Devoir d’information de la banque
Les clients, représentés en l’espèce par un avocat, conservaient depuis de nombreuses années, à leur domicile, des certificats de parts d’un fonds immobilier suisse connu libellés au porteur. Ils se présentaient chaque année au guichet de la même banque et remettaient les coupons de ces parts à l’encaissement sur un compte ouvert auprès de ladite banque. Au début de l’année 2017, alors qu’ils souhaitaient effectuer à nouveau cette démarche, il s’est avéré qu’un encaissement des coupons n’était plus possible. En effet, en raison de la modification de l’Ordonnance sur les placements collectifs, les parts auraient dû être converties en titres libellés au nom d’une personne déterminée le 31 décembre 2016 au plus tard. Etant donné que le délai était échu, les titres correspondants ont alors été remboursés à leur valeur intrinsèque, contre le gré des clients. Or, celle-ci étant considérablement inférieure à la valeur boursière, les clients ont subi un dommage de plus de 100 000 CHF, qu’ils ont fait valoir à l’encontre de la banque. La banque a néanmoins décliné toute obligation de réparer le dommage, car les certificats de parts étaient conservés au domicile des clients et non auprès d’elle, dans un dépôt client. Par conséquent, selon la banque, elle n’assumait qu’une fonction d’encaissement et non le rôle de banque dépositaire du client. De plus, le mandat d’encaissement se limite à l’encaissement diligent des coupons et n’implique aucun autre devoir d’information s’agissant des papiers-valeurs auxquels sont rattachés les coupons.
L’avocat des clients, qui ne partageait pas cet avis, a alors demandé à l’Ombudsman d’entamer une procédure de médiation.
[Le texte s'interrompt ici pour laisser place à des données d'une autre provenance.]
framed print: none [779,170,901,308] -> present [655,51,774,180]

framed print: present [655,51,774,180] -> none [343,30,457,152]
D’après lui, en l’espèce, la banque avait violé son devoir de conseil et d’information, dans la mesure où l’encaissement régulier des coupons avait fait naître un rapport de confiance particulier entre le client et la banque. L’avocat des clients fondait son point de vue sur la jurisprudence du Tribunal fédéral concernant l’obligation de diligence et de loyauté qui incombe aux banques en vertu des contrats relatifs au traitement d’opérations boursières.
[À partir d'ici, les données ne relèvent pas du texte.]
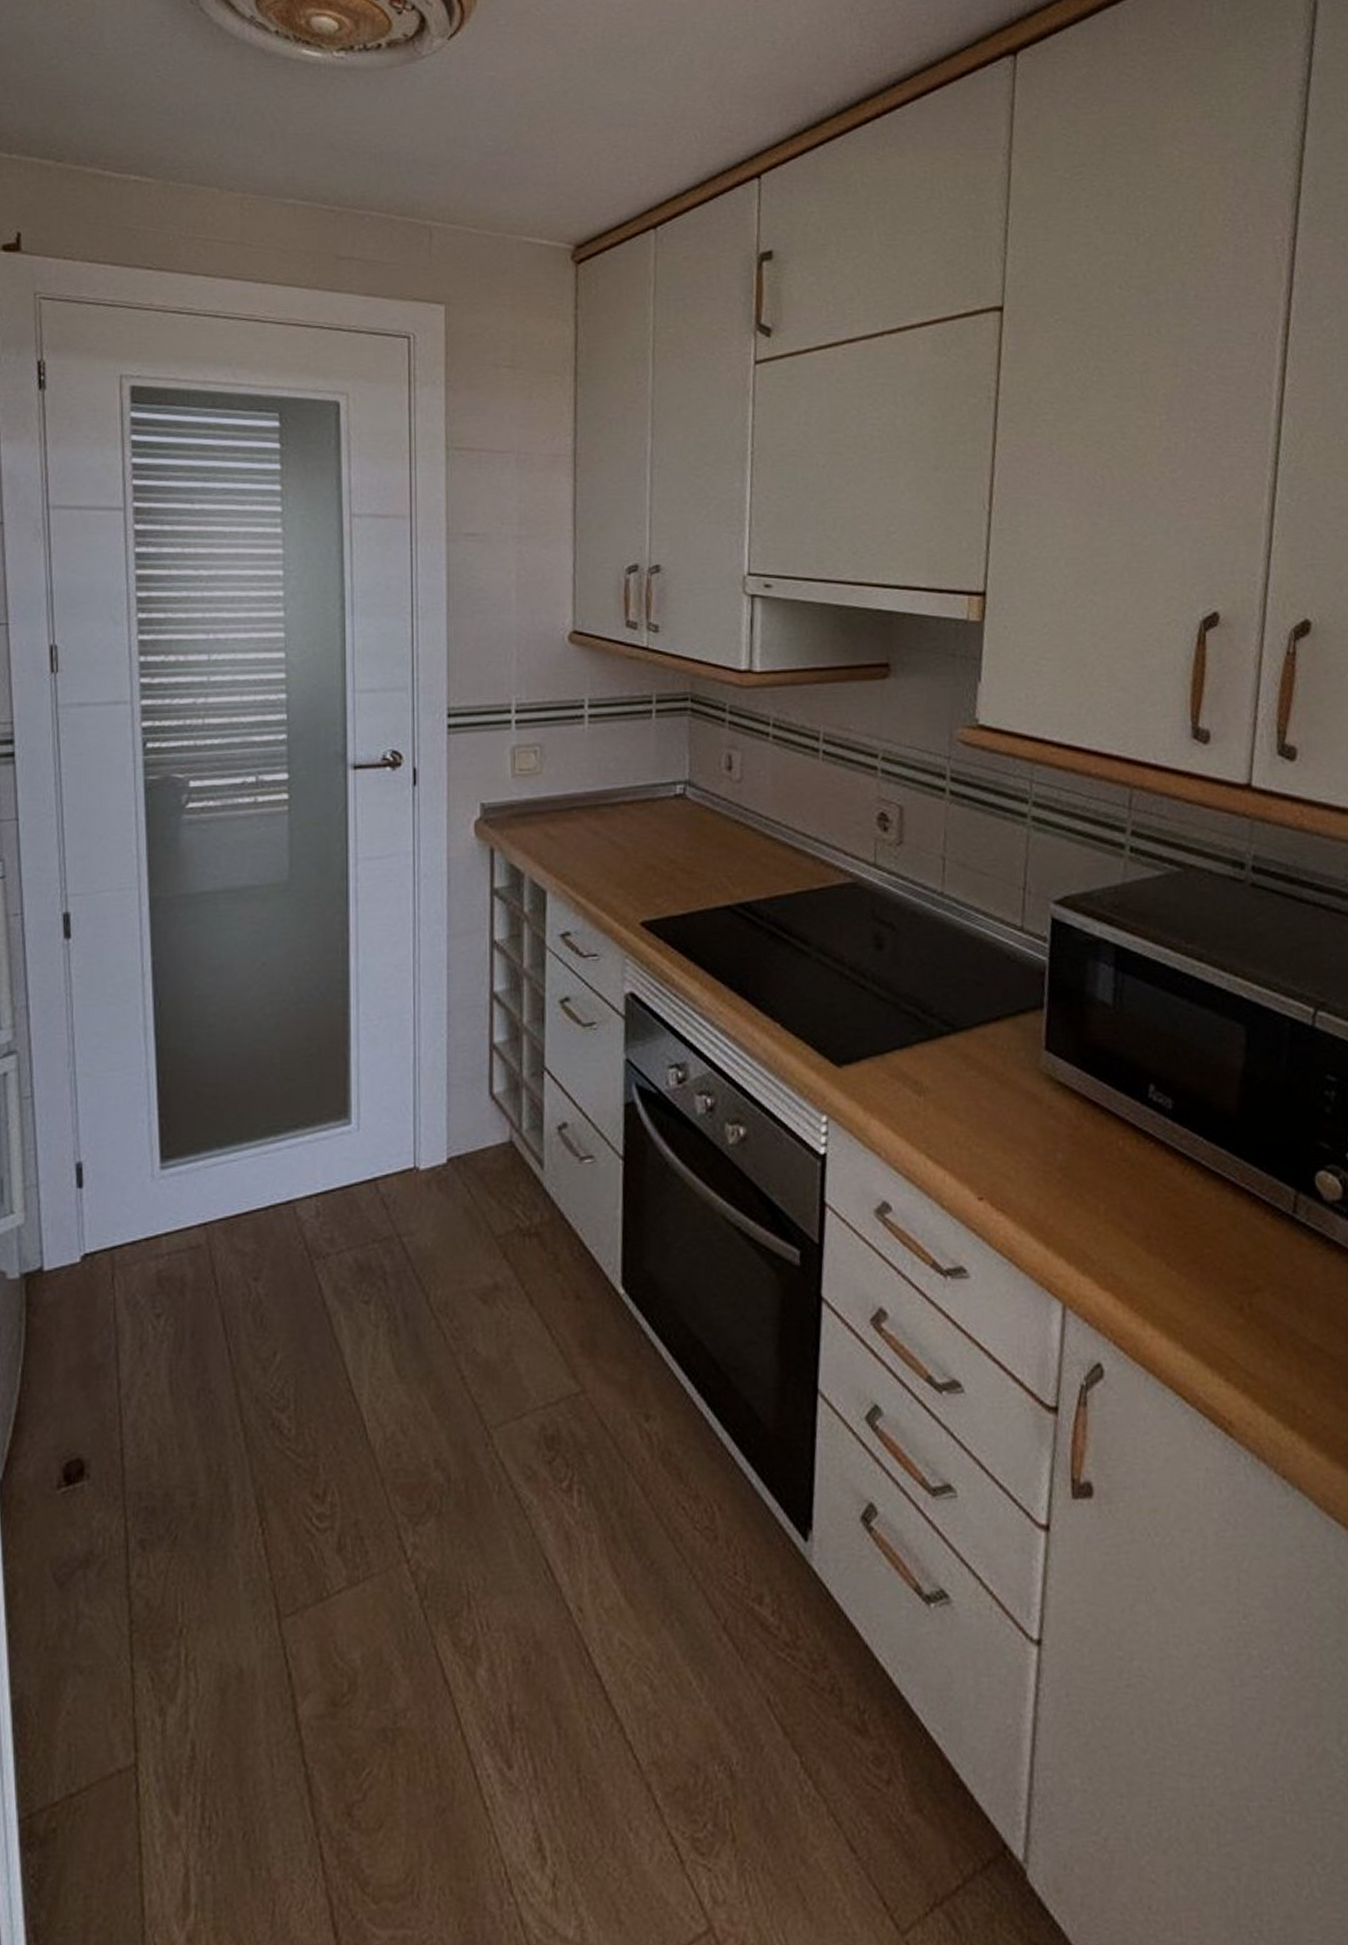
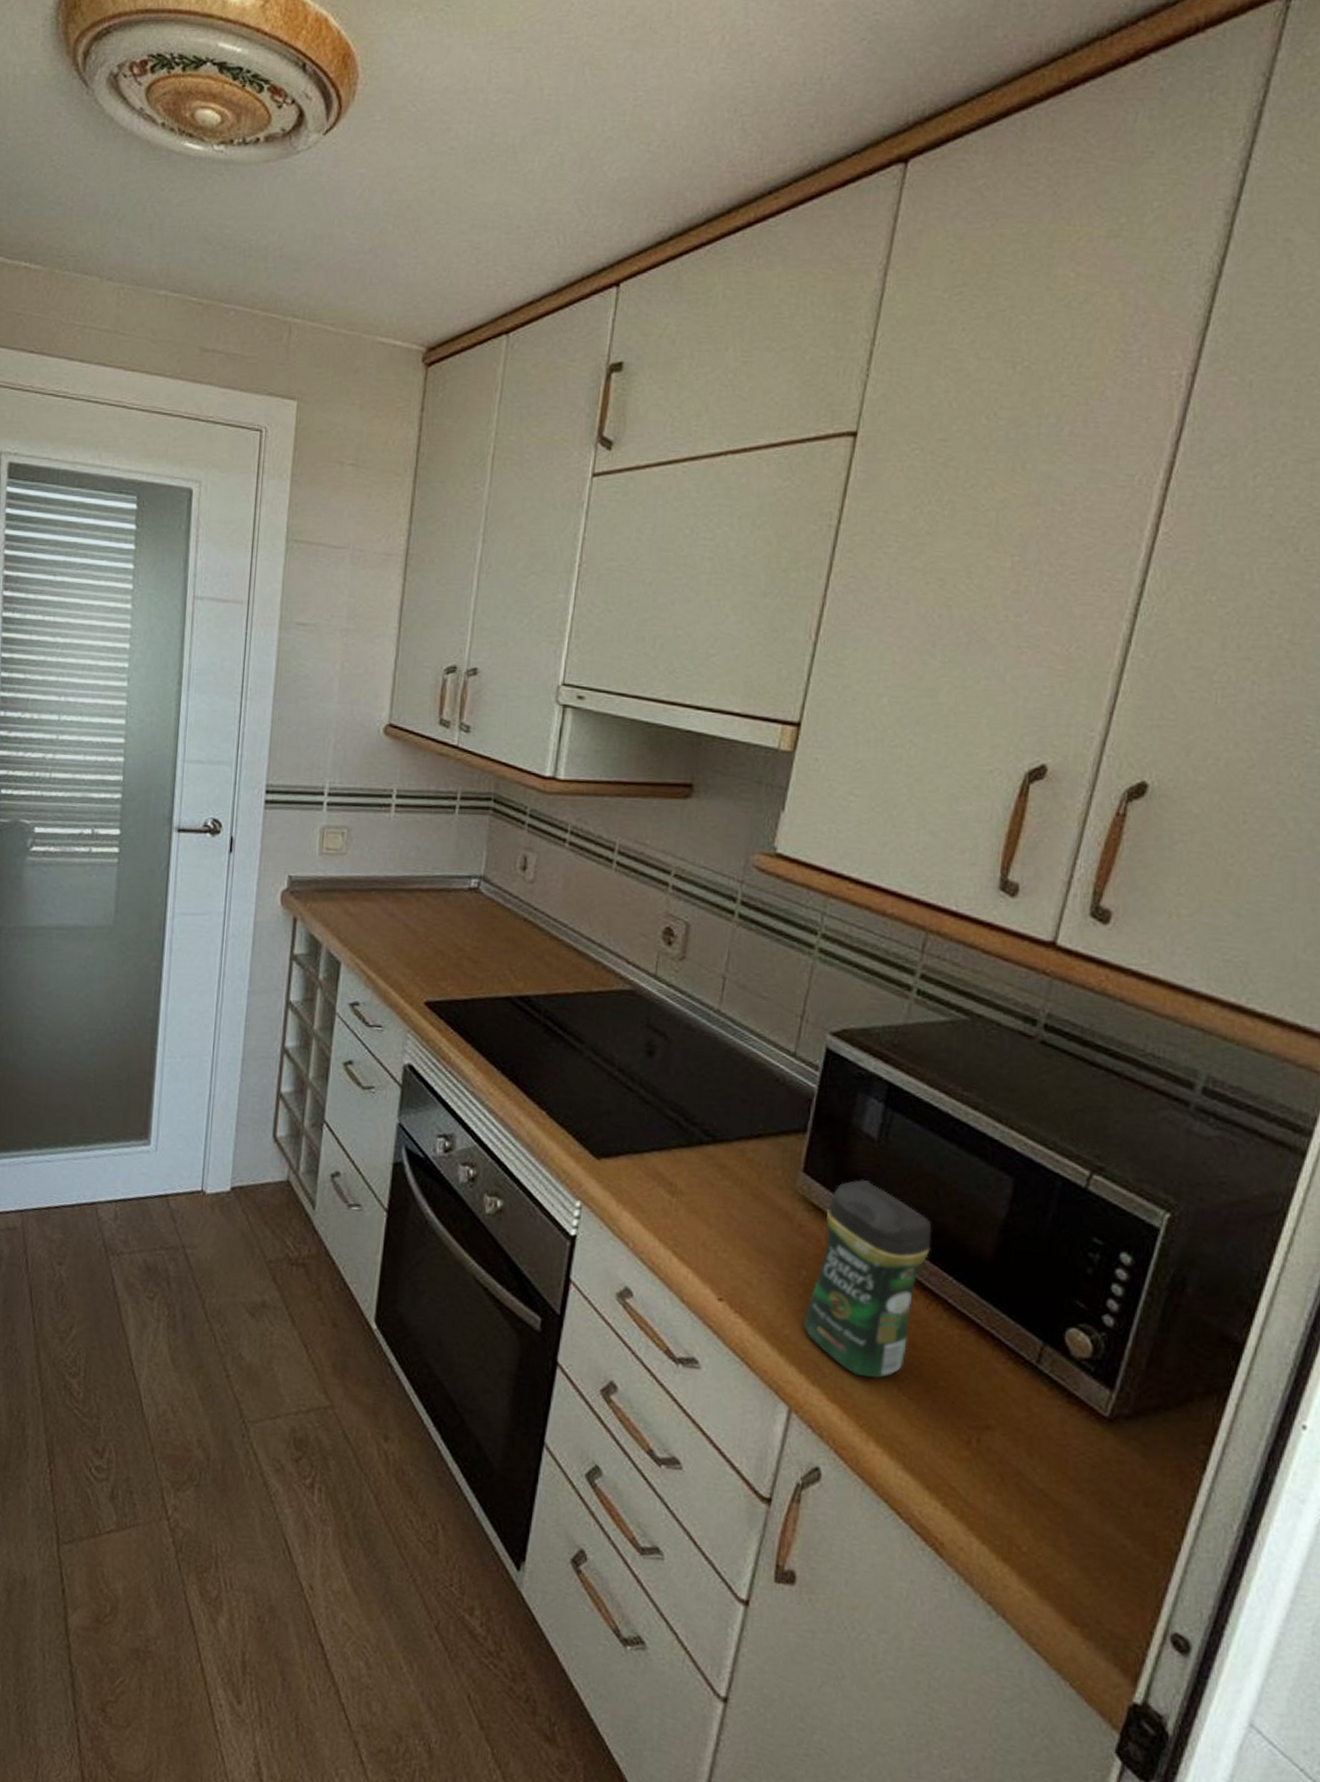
coffee jar: none [1066,1048,1178,1257] -> present [804,1179,932,1379]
L’Ombudsman n’a pu se ranger à cet avis. En effet, conformément à la jurisprudence invoquée, la banque n’est en principe soumise à aucun devoir de conseil lorsque, dans le cadre d’instructions ciblées concernant des actes de disposition relatifs au compte, un client donne de manière inconditionnelle un ordre à la banque et, ce faisant, indique qu’il n’a ni le souhait, ni le besoin de recevoir des conseils ou des informations de la part de la banque. Dans ce genre de cas, un tel devoir ne naît qu’à titre exceptionnel: soit si la banque, en prêtant toute l’attention commandée par les circonstances, est forcée de reconnaître que le client n’a pas identifié un danger spécifique lié à un placement; soit si, dans le cadre d’une relation d’affaires s’inscrivant dans la durée, un rapport de confiance particulier s’est développé, en vertu duquel le client peut s’attendre, en toute bonne foi, à recevoir également des conseils et des mises en garde spontanés.
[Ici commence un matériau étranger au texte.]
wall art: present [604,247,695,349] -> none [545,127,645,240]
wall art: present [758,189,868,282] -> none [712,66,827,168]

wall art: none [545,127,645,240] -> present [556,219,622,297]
De surcroît, l’Ombudsman a exprimé des doutes quant à l’applicabilité, au présent cas, de la jurisprudence citée par l’avocat des clients. D’après lui, l’encaissement des coupons décrit ne constituait pas une activité de placement, mais représentait effectivement un mandat d’encaissement, essentiellement exécuté au guichet de la banque et comportant des obligations moins étendues. Qui plus est, la banque a souligné à juste titre que les certificats de parts n’étaient pas conservés dans un dépôt client auprès de son établissement. Si tel avait été le cas, moyennant paiement des droits de garde habituels, elle aurait assumé sa fonction de banque dépositaire en s’assurant que les clients recevaient toutes les communications importantes concernant les papiers-valeurs déposés et pouvaient réagir en temps utile aux changements tels que celui dont il est question en l’espèce. Même si l’Ombudsman comprenait bien la frustration des clients face à cet incident, il a estimé que ceux-ci devaient supporter eux-mêmes le risque inhérent au fait qu’ils conservaient leurs certificats de parts à domicile. Selon lui, la banque ne s’est pas comportée de manière fautive, et, pour toutes les raisons exposées ci-dessus, il était impossible d’entamer une procédure de médiation.